House Democrats are pushing forward an aggressive bill to make prescription drugs more affordable—but free-market watchdogs warn that it could cause drugs to double in price.
H.R. 3, the “Elijah E. Cummings Lower Drug Costs Now Act,” would allow Medicare to negotiate prices with drug companies. However, if the bill is passed, drug companies that refuse to match prices to those in other countries’ government-run health care systems would be assessed a tax that can go as high as 95 percent of the gross sales of the drug.
Price Negotiation with Hammer
Although health care reformers are open to the idea of allowing Medicare to negotiate drug prices with manufacturers (see related article, page 1), H.R. 3 gives the government power to control the entire process.

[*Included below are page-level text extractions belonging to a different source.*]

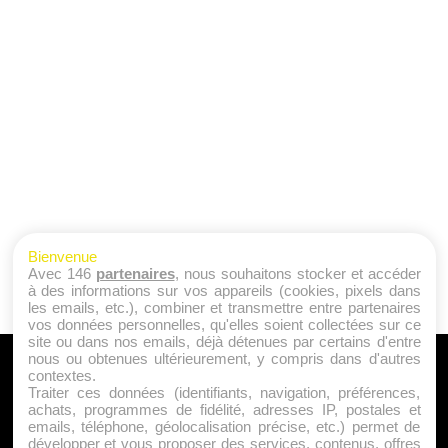
Bienvenue
Avec 146
partenaires
, nous souhaitons stocker et accéder
à des informations sur vos appareils (cookies, pixels dans
les emails, etc.), combiner et transmettre entre partenaires
vos données personnelles, qu'elles soient collectées sur ce
site ou dans nos emails, déjà détenues par certains d'entre
nous ou obtenues ultérieurement, y compris dans d'autres
A PROPOS
contextes.
Traiter ces données (identifiants, navigation, préférences,
Qui sommes nous ?
achats, programmes de fidélité, adresses IP, postales et
emails, téléphone, géolocalisation précise, etc.) permet de
Mentions Légales
développer et vous proposer des services, contenus, offres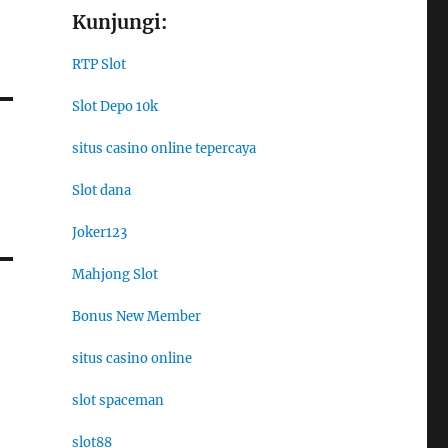
Kunjungi:
RTP Slot
Slot Depo 10k
situs casino online tepercaya
Slot dana
Joker123
Mahjong Slot
Bonus New Member
situs casino online
slot spaceman
slot88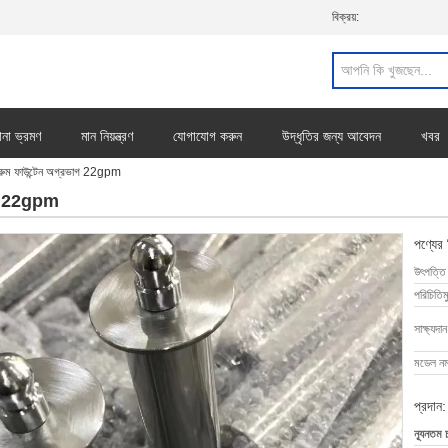
বিক্রয়:
ানা ভ্রমণ
মান নিয়ন্ত্রণ
যোগাযোগ করুন
উদ্ধৃতির জন্য আবেদন
খবর
শরুম ফাউন্টেন অগ্রভাগ 22gpm
ভাগ 22gpm
পণ্যের
উৎপত্তি
পরিচিতিম
সাক্ষ্যদান
মডেল নম্
প্রদান:
ন্যূনতম 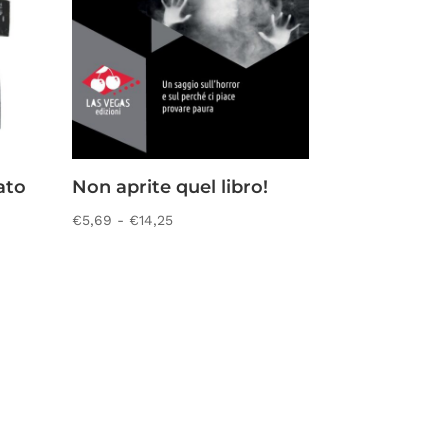
ato
Non aprite quel libro!
Fascia
€
5,69
-
€
14,25
di
prezzo:
da
€5,69
a
€14,25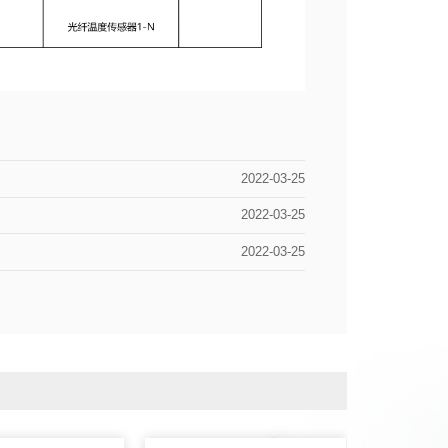
2022-03-25
2022-03-25
2022-03-25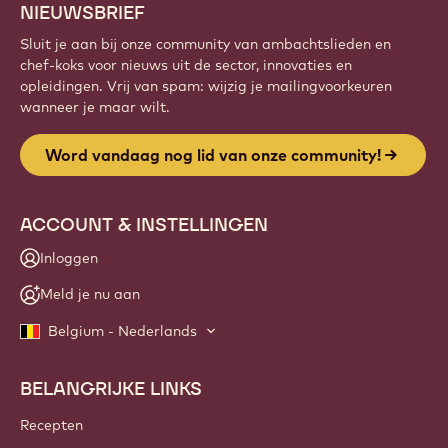
NIEUWSBRIEF
Sluit je aan bij onze community van ambachtslieden en
chef-koks voor nieuws uit de sector, innovaties en
opleidingen. Vrij van spam: wijzig je mailingvoorkeuren
wanneer je maar wilt.
Word vandaag nog lid van onze community!
ACCOUNT & INSTELLINGEN
Inloggen
Meld je nu aan
Belgium - Nederlands
BELANGRIJKE LINKS
Footer
Callebaut
Recepten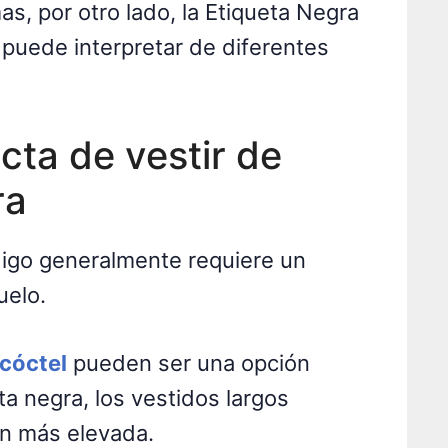
s, por otro lado, la Etiqueta Negra
 puede interpretar de diferentes
cta de vestir de
ra
digo generalmente requiere un
uelo.
 cóctel
pueden ser una opción
ta negra, los vestidos largos
ón más elevada.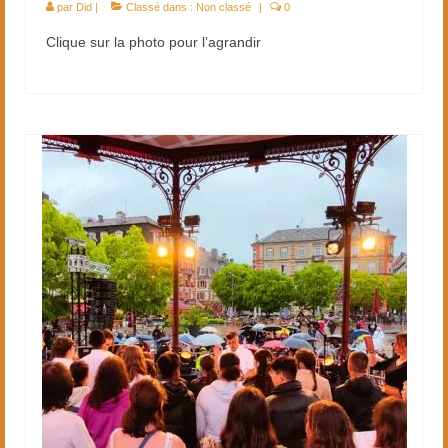
par
Did
|
Classé dans :
Non classé
|
0
Clique sur la photo pour l’agrandir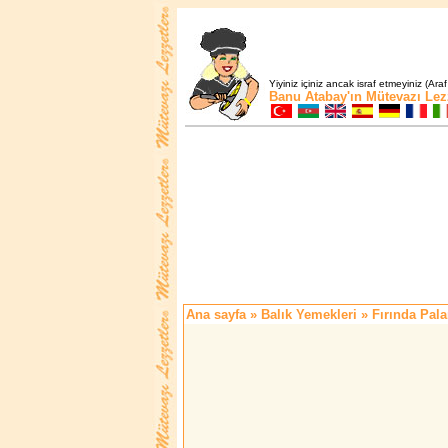
Yiyiniz içiniz ancak israf etmeyiniz (Araf
Banu Atabay'ın
Mütevazı Lez
Ana sayfa
»
Balık Yemekleri
» Fırında Pal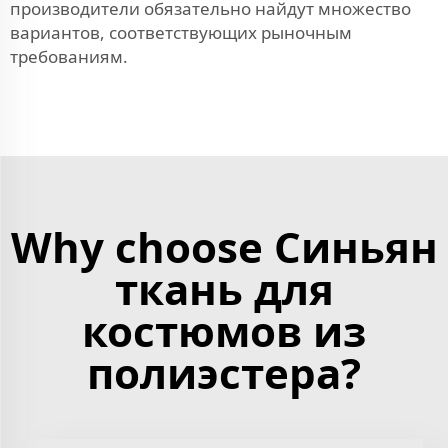
производители обязательно найдут множество
вариантов, соответствующих рыночным
требованиям.
Why choose Синьян
ткань для
костюмов из
полиэстера?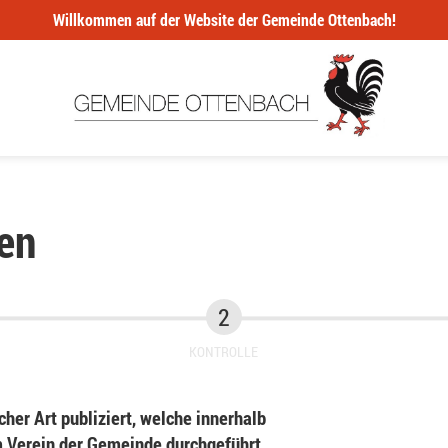
Willkommen auf der Website der Gemeinde Ottenbach!
en
KONTROLLE
her Art publiziert, welche innerhalb
Verein der Gemeinde durchgeführt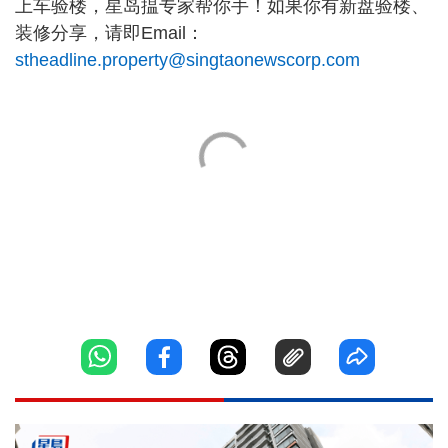
上车验楼，星岛揾专家帮你手！如果你有新盘验楼、
装修分享，请即Email：
stheadline.property@singtaonewscorp.com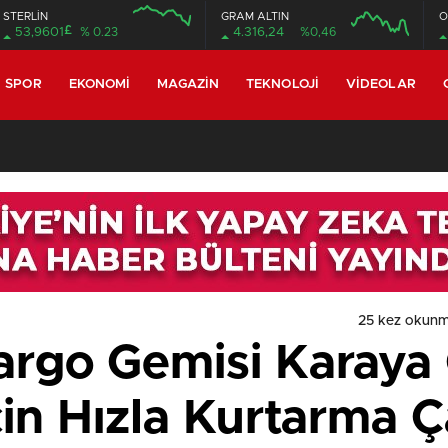
STERLİN
GRAM ALTIN
O
£
53,9601
% 0.23
4.316,24
%0,46
SPOR
EKONOMI
MAGAZIN
TEKNOLOJI
VIDEOLAR
25 kez okunm
argo Gemisi Karaya
in Hızla Kurtarma Ç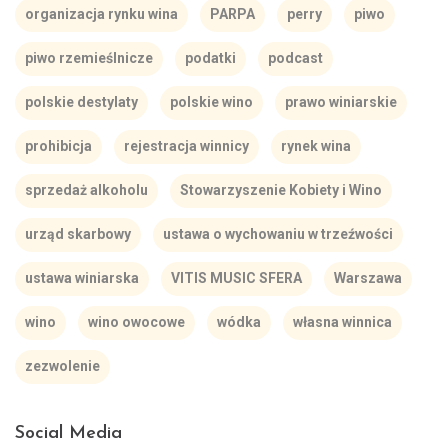
organizacja rynku wina
PARPA
perry
piwo
piwo rzemieślnicze
podatki
podcast
polskie destylaty
polskie wino
prawo winiarskie
prohibicja
rejestracja winnicy
rynek wina
sprzedaż alkoholu
Stowarzyszenie Kobiety i Wino
urząd skarbowy
ustawa o wychowaniu w trzeźwości
ustawa winiarska
VITIS MUSIC SFERA
Warszawa
wino
wino owocowe
wódka
własna winnica
zezwolenie
Social Media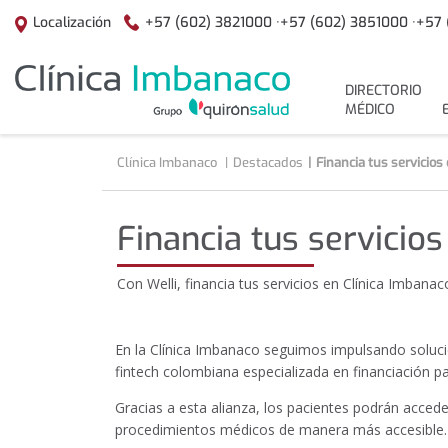
Saltar al contenido
+57 (602) 3821000 ·
+57 (602) 3851000 ·
+57 
Localización
menuPrincipal
DIRECTORIO
MÉDICO
Clínica Imbanaco
Destacados
Financia tus servicios
Financia tus servicio
Con Welli, financia tus servicios en Clínica Imbana
En la Clínica Imbanaco seguimos impulsando soluci
fintech colombiana especializada en financiación p
Gracias a esta alianza, los pacientes podrán acceder
procedimientos médicos de manera más accesible.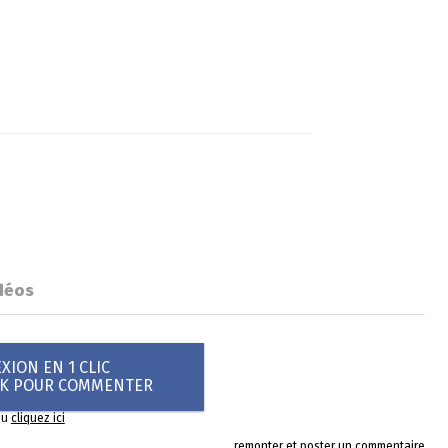
déos
ION EN 1 CLIC
OK POUR COMMENTER
ou
cliquez ici
remonter et poster un commentaire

“The text of H.R. 3 is pretty clear—any drug not subject to government-imposed price control is subject to a 95 percent tax on the gross sales from that drug,” says Ryan Ellis, president of the Center for a Free Economy. “Therefore, any drug subject to this tax can be expected to immediately double in price, at least.”
It is not true that most drugs are unaffordable for the average American, Ellis tells Health Care News.
“The biggest myth about prescription drug costs is that they are generally high,” Ellis said. “That’s true for new breakthrough drugs, but those are few and far between. Most drugs are pretty cheap since we have generics and since patent lives have expired on innovator versions. Drug costs are actually really not that bad, especially compared to things like hospitals.”
How Price Controls Backfire
Prices for common generic drugs have dropped by 37 percent since 2014, while branded drug prices have increased by over 60 percent, according to the Peterson Center on Healthcare. Among adults who currently take prescription drugs, 46 percent say it is “very easy” to afford their medications, and only 9 percent say it is “very difficult.
When the government tampers with the market, it can lead to escalating costs, Ellis says. Ellis points to a chart published on January 11, 2019, by the American Enterprise Institute (see graph), which shows how prices skyrocket in health care and hospital service when they are highly regulated.
The only way for prices to come down is to allow health care to function like other markets, Ellis says.
“Prescription drugs should be like buying laptops or low-carb candy bars,” Ellis said. “The prices ought to accurately reflect the drug, without middlemen or other inefficiencies. Even better, make the whole transaction tax-free.”